[Work request 1]:
In the reflection on technology and care in 2022, which Glasgow organization has Esme been working with on technology in its care at home services?
[Work request 2]:
Continue the reflection on technology and care in 2022 from the point where it stops.
======== Document excerpt
Technology and Care in 2022

We asked Esme Foxworthy-Bowers, our Facilitator in Scotland, to reflect on 2022. Esme’s Facilitator is in Glasgow, and aims to increase the use of technology in care at home services. She is reviewing and synthesising evidence to support the implementation of a new model developed by Scottish Care.

IMPACT Facilitators work within a local organisation, leading an evidence-informed change project. Through close collaboration, facilitators review the evidence, lead local change and evaluate the effectiveness of the changes that take place. In order to encourage replication across the social care sector, we will share our successful findings and outcomes with others.

What have been your highlights of 2022?

I’ve been working with Baillieston Community Care in Glasgow on technology implementation, with their care at home services. This is working alongside the Scottish Care project of ‘Care Technologists’. The role supports people to access care and helps them use technology as part of their everyday activities. To understand what has been working well or needs improvement, I’ve spoken to some of the people that the Baillieston Care Technologist has been working with. This has been one of my highlights. It has been great to be on the ground as staff and people who use the care-at-home service have learned more about technology.

Working with the Care Technologists has been another highlight for me. The team is so enthusiastic and has been doing fantastic information sharing with me! The project is allowing people who use care-at-home services and staff who provide support to identify the changes they would like to see, and to express their thoughts and opinions.

The number of opportunities for learning during this project has really impressed me. Scotland is currently working to develop a National Care Service. I’ve been in meetings where I have spoken about IMPACT’s work and the Facilitator project with individuals from the National Care Service working groups. The results will help them incorporate the practice knowledge and lived experience evidence into the development of the National Care Service. It would be incredible to see the work from this project used for such a large-scale re-design of care at home.

What have been the challenges this year?

At the beginning of my role, it was difficult to find information about previous technology projects or tests of change in the care at home sector. This prevented me from getting a grasp of what was already being done. I also needed to find out more about technology implementation. Initially, this was harder than I anticipated to navigate. A big part of my job is around evidence-based information ‘brokering’, and there isn’t a lot of information available or published at present.

How have your aspirations for the project/IMPACT changed?

I think now that the groundwork with Baillieston Community Care has been laid, my aspirations have shifted more toward plans for the Facilitator project itself. Personally, I love the information distribution aspect of this job. I want Baillieston Community Care to feel like they have more options, more knowledge, and are more enabled to explore technology in their service by the end of the pilot.
================
======== Entries shown
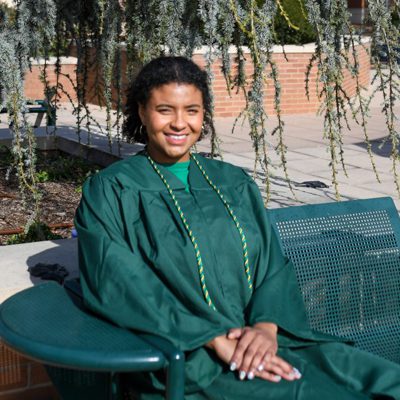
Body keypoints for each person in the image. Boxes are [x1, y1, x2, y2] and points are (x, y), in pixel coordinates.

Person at [75, 56, 400, 399]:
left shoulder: (231, 181)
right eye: (165, 110)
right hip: (193, 358)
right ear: (142, 112)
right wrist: (214, 338)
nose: (179, 123)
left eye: (192, 110)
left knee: (386, 379)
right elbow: (121, 281)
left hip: (273, 341)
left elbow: (271, 265)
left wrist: (266, 326)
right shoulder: (111, 192)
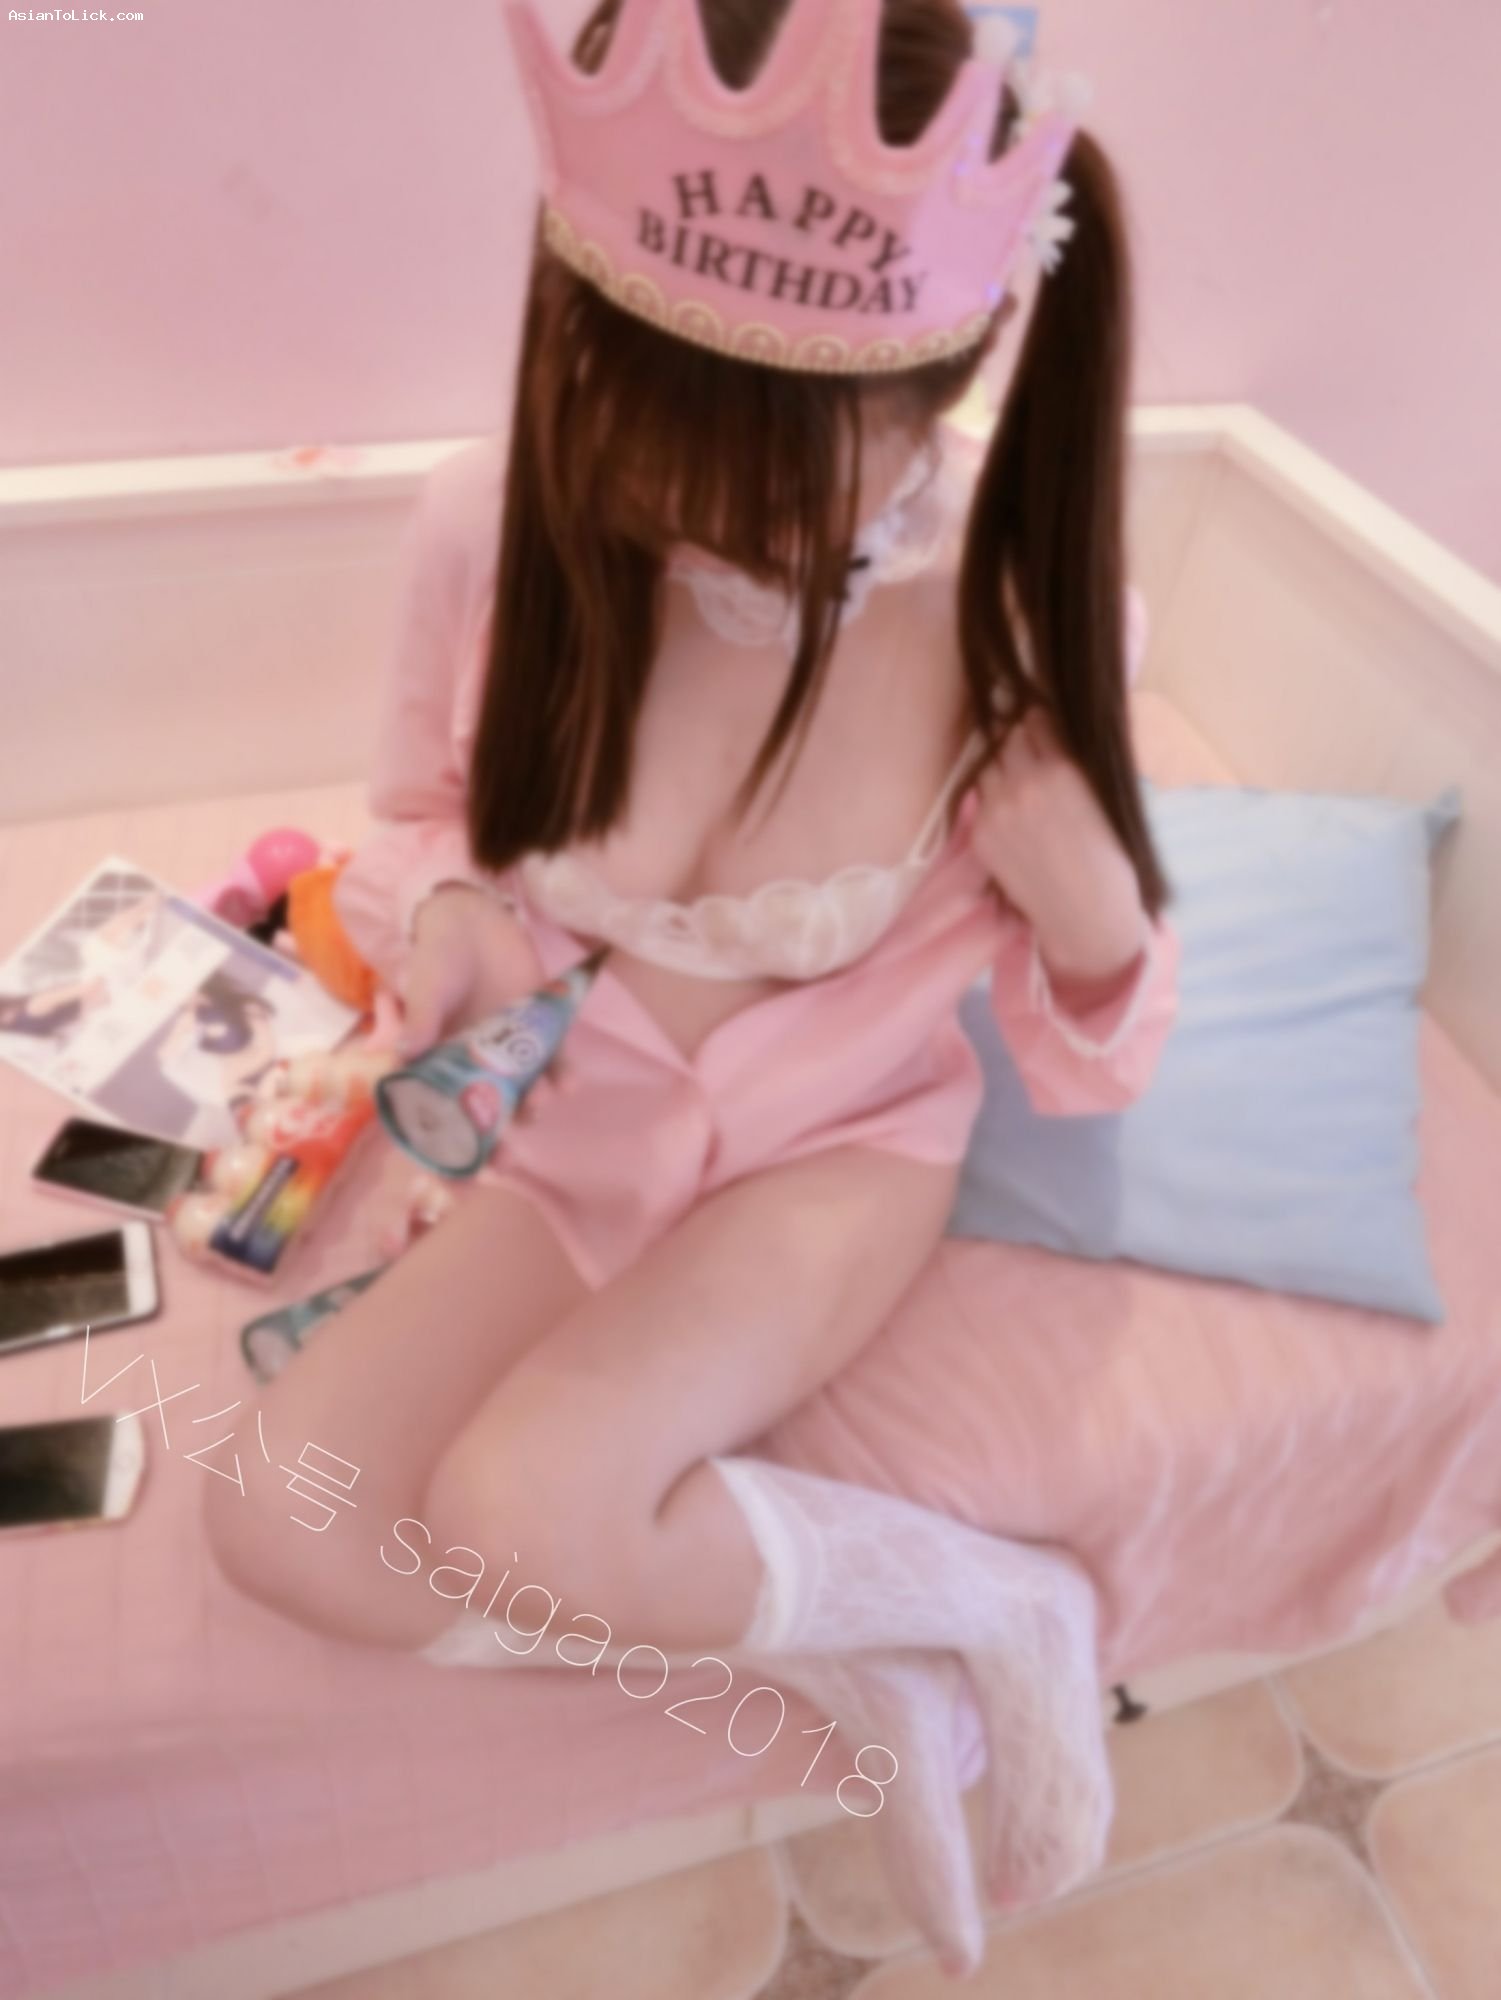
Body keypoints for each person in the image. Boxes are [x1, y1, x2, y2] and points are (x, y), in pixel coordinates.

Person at [204, 0, 1181, 1972]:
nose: (690, 510)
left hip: (831, 1157)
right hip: (582, 1121)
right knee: (281, 1519)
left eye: (772, 466)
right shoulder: (497, 525)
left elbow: (1100, 1051)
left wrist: (1091, 900)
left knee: (525, 1509)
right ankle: (858, 1663)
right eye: (650, 430)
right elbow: (419, 815)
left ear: (950, 374)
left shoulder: (1012, 606)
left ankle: (1011, 1606)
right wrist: (452, 916)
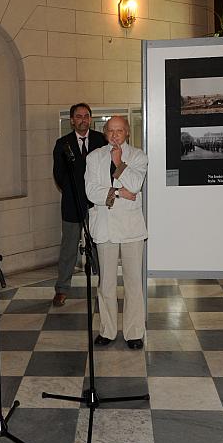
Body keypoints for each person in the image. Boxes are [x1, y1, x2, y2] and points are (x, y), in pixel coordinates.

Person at [84, 116, 148, 349]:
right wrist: (119, 193)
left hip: (131, 229)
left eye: (119, 130)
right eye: (111, 130)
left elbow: (135, 184)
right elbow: (91, 191)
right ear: (105, 133)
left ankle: (133, 332)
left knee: (133, 283)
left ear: (127, 133)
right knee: (107, 283)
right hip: (105, 227)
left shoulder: (139, 156)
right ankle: (107, 330)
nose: (115, 135)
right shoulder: (93, 157)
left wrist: (120, 163)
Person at [51, 103, 107, 307]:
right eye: (79, 116)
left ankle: (105, 287)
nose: (83, 119)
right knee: (68, 248)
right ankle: (62, 288)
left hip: (97, 204)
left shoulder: (101, 140)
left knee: (101, 245)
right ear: (72, 120)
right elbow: (59, 175)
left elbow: (109, 169)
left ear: (90, 119)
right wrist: (76, 191)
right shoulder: (62, 143)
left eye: (86, 116)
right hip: (72, 203)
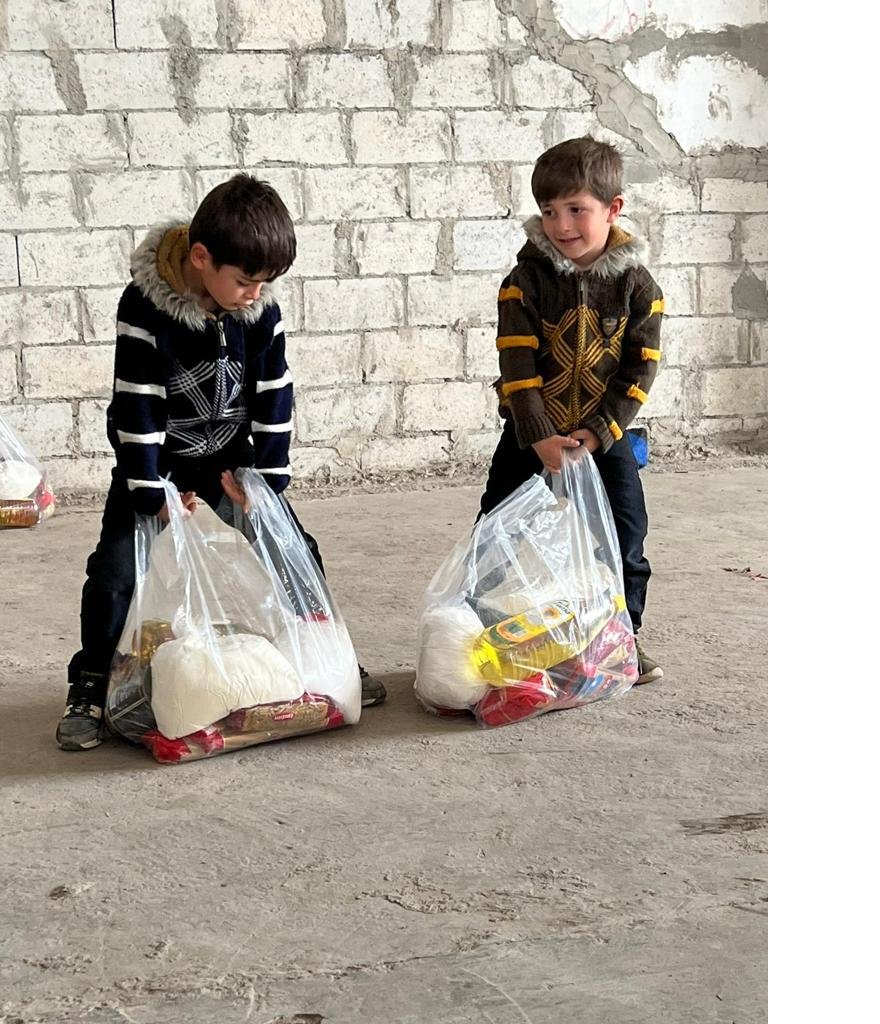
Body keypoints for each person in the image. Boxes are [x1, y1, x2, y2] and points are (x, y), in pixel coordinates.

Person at [57, 174, 385, 751]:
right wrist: (151, 494)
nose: (254, 294)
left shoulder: (258, 309)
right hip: (157, 463)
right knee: (115, 573)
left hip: (232, 463)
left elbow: (274, 392)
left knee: (295, 551)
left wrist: (267, 483)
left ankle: (324, 657)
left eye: (266, 282)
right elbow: (137, 403)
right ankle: (89, 687)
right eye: (244, 281)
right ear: (201, 258)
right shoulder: (144, 308)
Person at [479, 136, 665, 684]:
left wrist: (599, 432)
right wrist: (537, 435)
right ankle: (484, 627)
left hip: (600, 439)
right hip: (530, 436)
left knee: (625, 538)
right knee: (497, 531)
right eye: (549, 211)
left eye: (577, 210)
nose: (562, 225)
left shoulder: (638, 287)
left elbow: (640, 367)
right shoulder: (524, 283)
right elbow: (517, 366)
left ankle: (621, 641)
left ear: (613, 209)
================
[Your response 1]:
Baillieston Community Care.

[Your response 2]:
What have you learned so far?

So far, the gap between practice and research has been particularly emphasised. There is not a lot of large-scale research on technology in care at home, and services are often very stretched due to staff shortages and time.

A learning point for me was really emphasised by the equality, diversity and inclusion training that IMPACT staff attended in November 2022. This really highlighted the need for everyone in the system not to be viewed as cogs in a machine. I realised that everyone in a service has their own worries, lives, hopes and happiness to think about every day. I think this notion is consistent with the way that carers and people accessing care view technology. There is not one size that fits all and it is very individual. There is also a real worry that staff will be replaced by technology. Often this worry overshadows the potential for technology to complement care and support.

What are your hopes for next year?

I will be engaging more staff at Baillieston about IMPACT and the Facilitator project. I will also find out what kinds of technology would make a real difference. Through this, I hope I can bring an understanding of the background evidence for using technology in care at home in a way that acknowledges but takes steps to remove the fear that is sometimes present.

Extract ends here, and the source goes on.